La intensa lluvia obligó finalmente a suspender la representación de 'Federico. No hay olvido, ni sueño: carne viva', prevista en el parque de Olivares. Todo se desencadenó poco antes de las 21:00 horas, momento en el que iba a comenzar la obra, cuando una tromba de agua descargó sobre Zamora de manera que hizo inviable la celebración del espectáculo. Una circunstancia que dejó la sensación de que había margen para haber contemplado otras alternativas, ya que no se escapa de las condiciones meteorológicas previstas.
"Nunca nos había pasado. Hemos tenido que suspender. Justo a la hora de la función ha caído una lluvia torrencial durante quince minutos que ha anegado por completo la zona del equipo de luz y sonido y empapado nuestra escenografía", escribía la compañía Proyecto 43-2, artífices de la obra sobre la vida y muere de Lorca.
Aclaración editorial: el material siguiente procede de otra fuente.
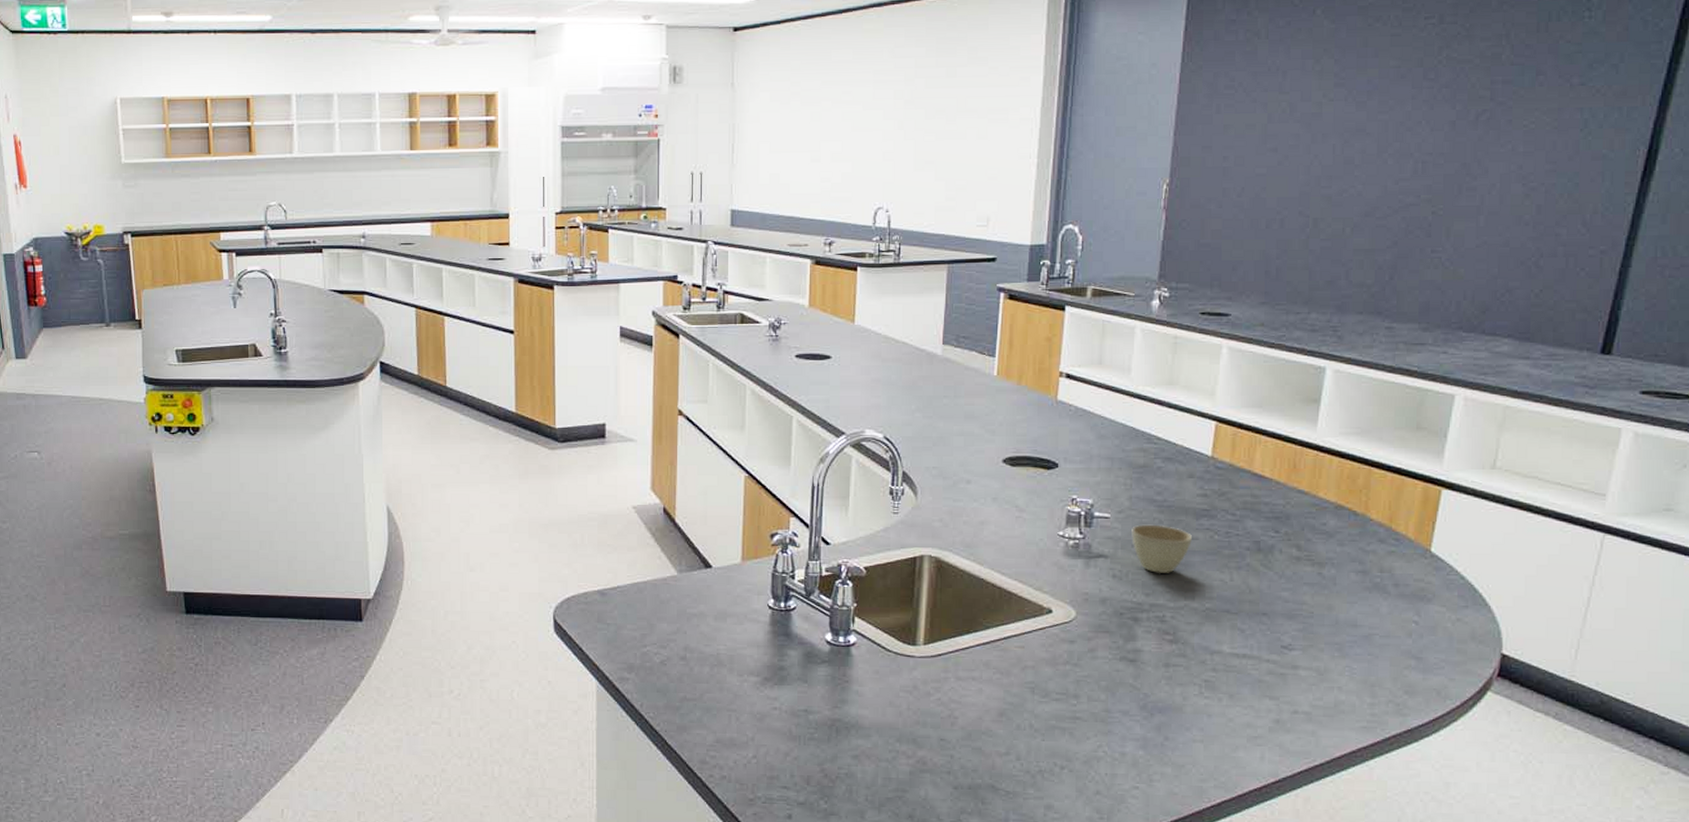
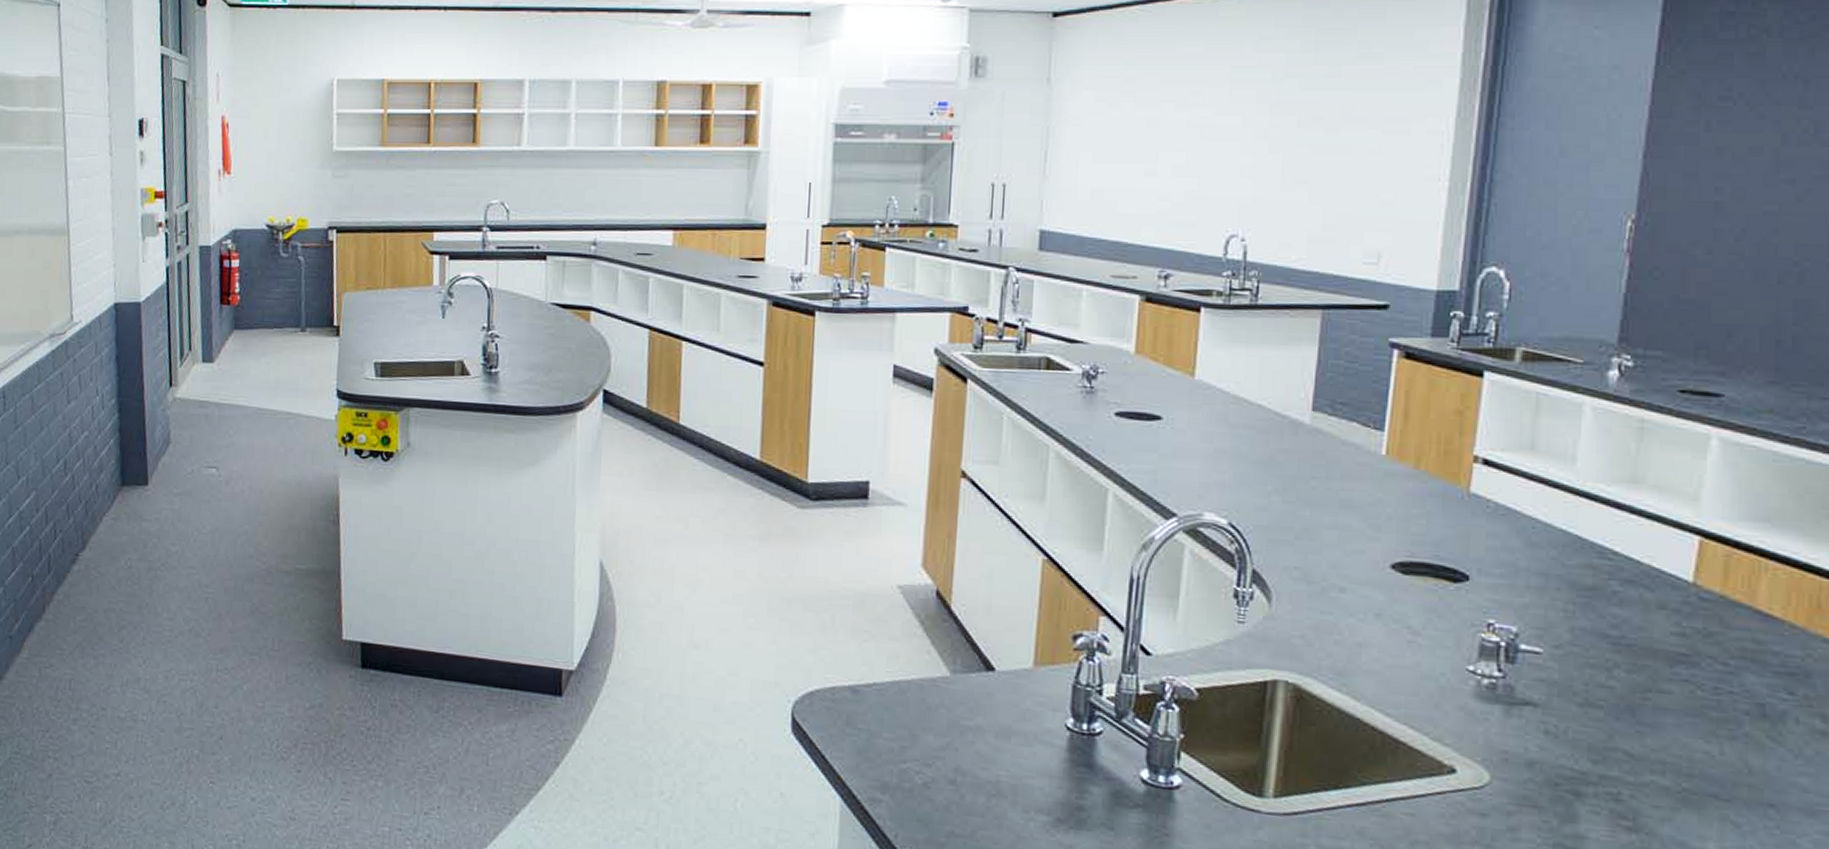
cup: present [1132,524,1192,573] -> none [1573,666,1662,736]

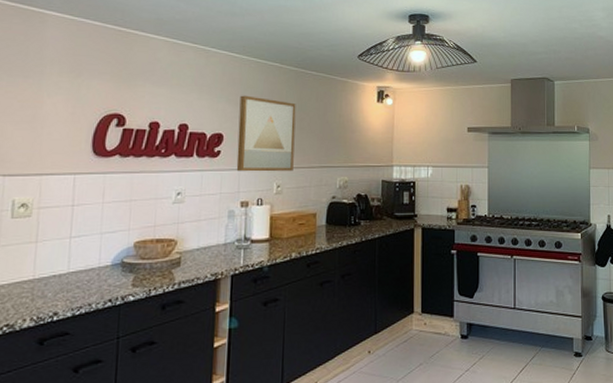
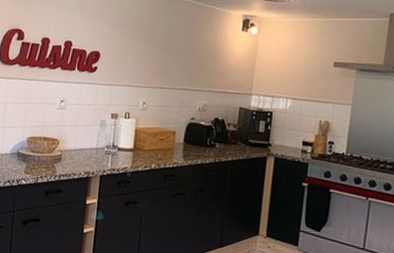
wall art: present [236,95,296,172] -> none [109,18,165,91]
No obstante, aseguran que volverán para interpretarla en mejores condiciones y agradecieron el trabajo de todo el equipo, y el apoyo de la Asociación de Olivares y a las decenas de personas que aguantaron, paraguas en mano, a que la lluvia cesara.

A pesar de que la predicción meteorológica ya apuntaba a la posibilidad de lluvia, la Concejalía de Cultura mantuvo su apuesta por realizar la obra al aire libre sin haberse previsto una alternativa en un espacio interior. Finalmente, 15 minutos de lluvia intensa bastaron para echar por tierra una representación que llevaba mucho tiempo de trabajo y preparación, y también las expectativas de un público entregado que acabó calado hasta los huesos.
'Federico. No hay olvido, ni sueño: carne viva' recorre los últimos días de Federico García Lorca y los conecta con la historia de las víctimas de la represión franquista. A través de este teatro documental, se combina investigación científica, testimonios y memoria para abordar la desaparición forzada y la búsqueda de quienes todavía permanecen bajo tierra, poniendo el foco en la necesidad de recuperar sus historias y mantener vivo su recuerdo.